What did you do to celebrate finishing this book?
Kept writing the third book! I tend to save celebrations for launch parties. Although, I did have a small extra celebration at home when I saw the cover for the Chinese translation of Air Born last week.
What is the favourite book you have read so far this year and why?
My favourite new adult release so far this year is “Gate Crashers” by Patrick S Tomlinson, a worthy successor to Douglas Adams and his “Hitchhiker’s Guide to the Galaxy” books. Extremely irreverent with many laugh-out-loud moments, while still being a great example of modern scifi.

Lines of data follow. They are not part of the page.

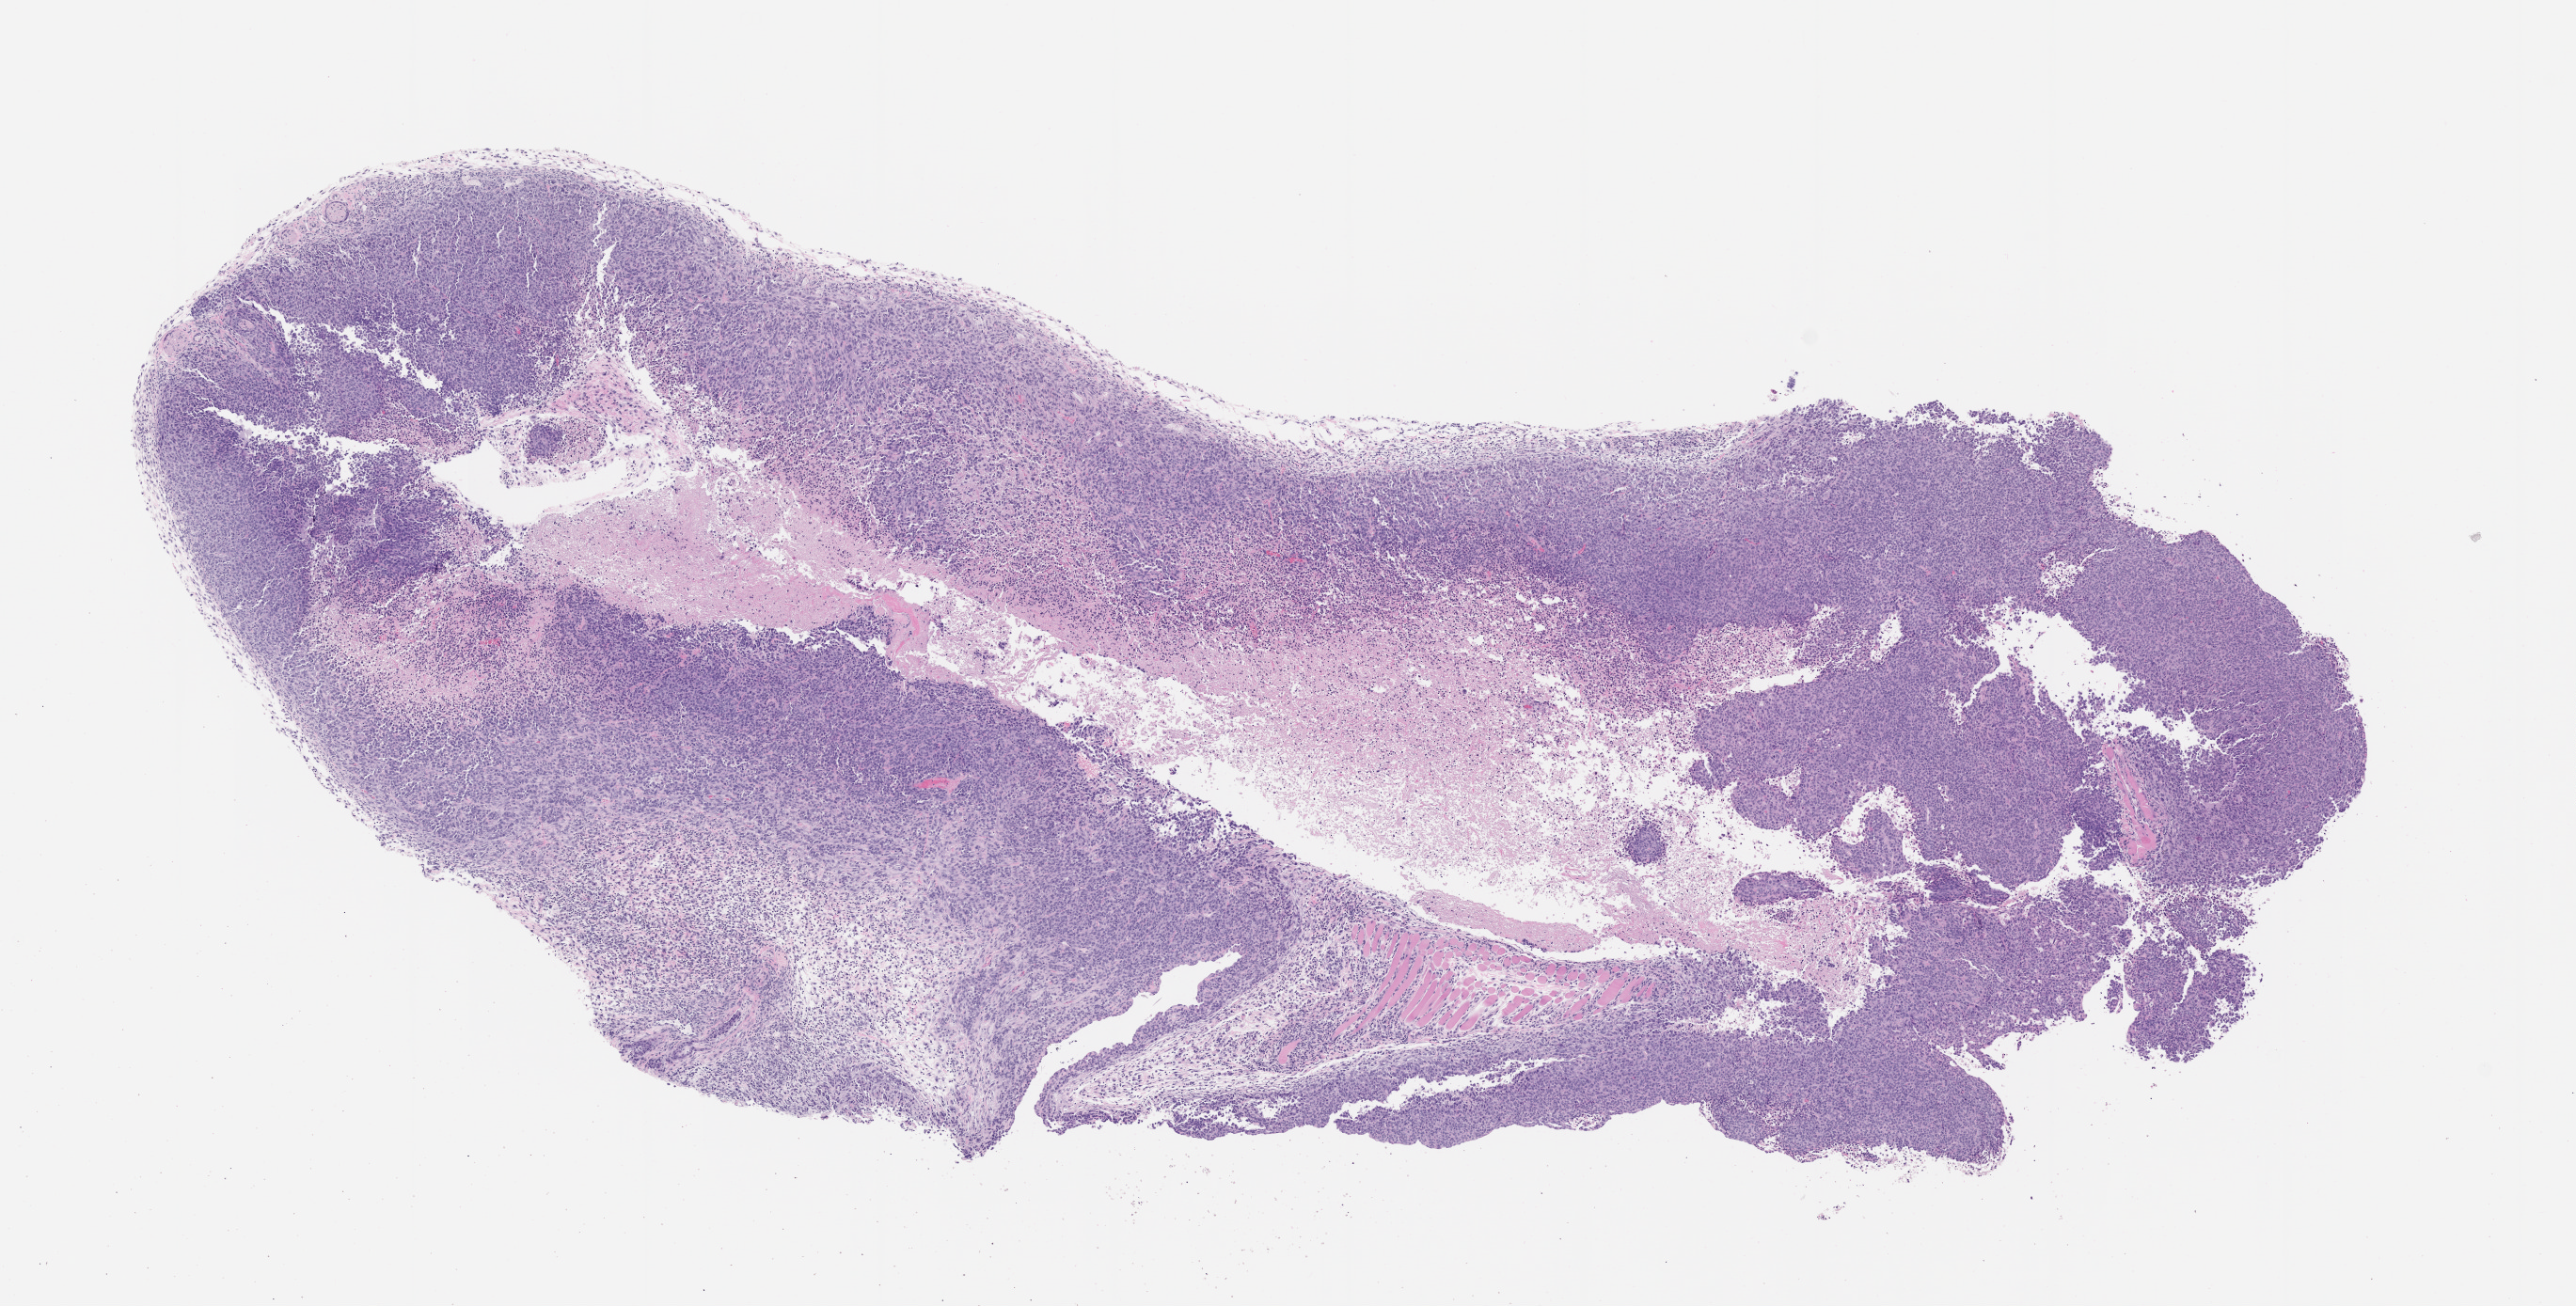
Whole-slide image, hematoxylin and eosin (H&E): patient-derived xenograft (human tumor grown in a mouse), passage 1, low-resolution overview of the scanned area, about 11.0 x 5.6 mm. FFPE section. Tumor site category: pancreas.
Originating patient diagnosis: Pancreatic Adenocarcinoma.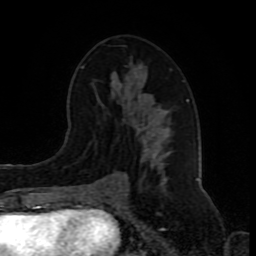
Breast MRI (dynamic contrast-enhanced), one axial slice; slice 45 of 80 in the series (ordered by position); cropped to one breast; dynamic contrast-enhanced series, time point 2 of 8 at this slice position (early post-contrast); 1.5 T; TE 4.2 ms, TR 7 ms; 2 mm slice thickness; 256 × 256 image matrix, field of view 165 × 165 mm. Female patient.
Structures marked on this image (semi-automatically segmented with operator editing):
- enhancing-tissue mask used for the functional tumour volume (all voxels passing the contrast-enhancement thresholds inside the analysis volume; usually the tumour): box from (x=81, y=66) to (x=188, y=192) px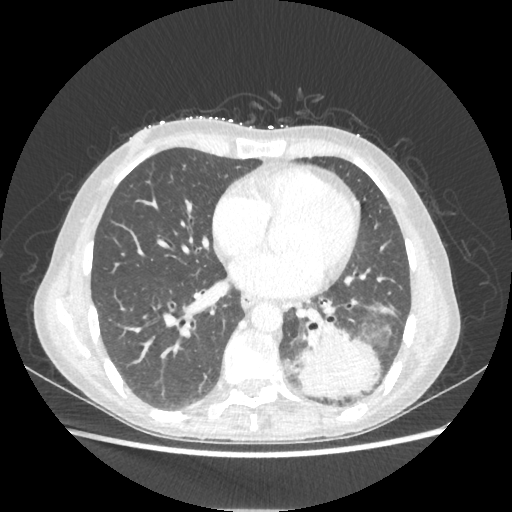
Chest CT, one axial slice. Position 94 of 221 along the scan axis. 80 kVp. Lung window (W 1500 / L -600 HU). 512 × 512 image matrix. Patient: female, 53 years. From the clinical record (not read from this slice): clinical TNM (as recorded): T3 N0 M0.
Annotated regions visible in this slice (bounding box drawn by a radiologist):
- lung tumour (recorded histology: adenocarcinoma): bounding box [x1, y1, x2, y2] px = [297, 325, 383, 400]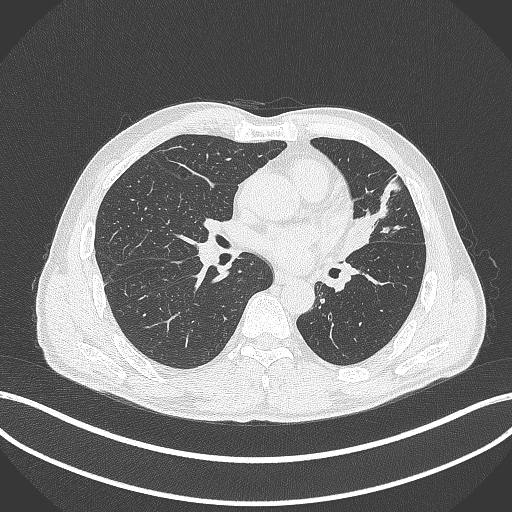
Chest CT, one axial slice. Position 216 of 429 along the scan axis. 120 kVp. Lung window (W 1500 / L -600 HU). 1 mm slice thickness. 512 × 512 image matrix. Male patient, age 57 years. From the clinical record (not read from this slice): clinical TNM (as recorded): T2b N0 M0.
Annotated regions visible in this slice (rectangle marked by the reading radiologist):
- lung tumour (recorded histology: squamous cell carcinoma): bounding box [x1, y1, x2, y2] px = [342, 204, 375, 259]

My favourite teen read was “Mortal Engines” by Philip Reeve, which I picked up because of the pending Peter Jackson film adaptation. I can see why he selected it! Again, some very pointed humour, excellent if brutal action, and you will not see the end coming. I’ve now read the first three in the series and will be starting the fourth shortly.
What’s next on the agenda for you?
As previously mentioned, I’m hard at work on book three of Generation Icarus, the title of which we recently announced: Sun Strike. It’s fully drafted and been though one round of editing already, and I’m going through an intense sculpting stage at the moment, making sure the new narrator’s voice is distinct, that there are multiple levels of tension, etc. etc. The aim is to have it ready for proofreading by the end of next month. After that, it will be straight into the fourth and final book, which we have also just revealed will be titled Free Fall.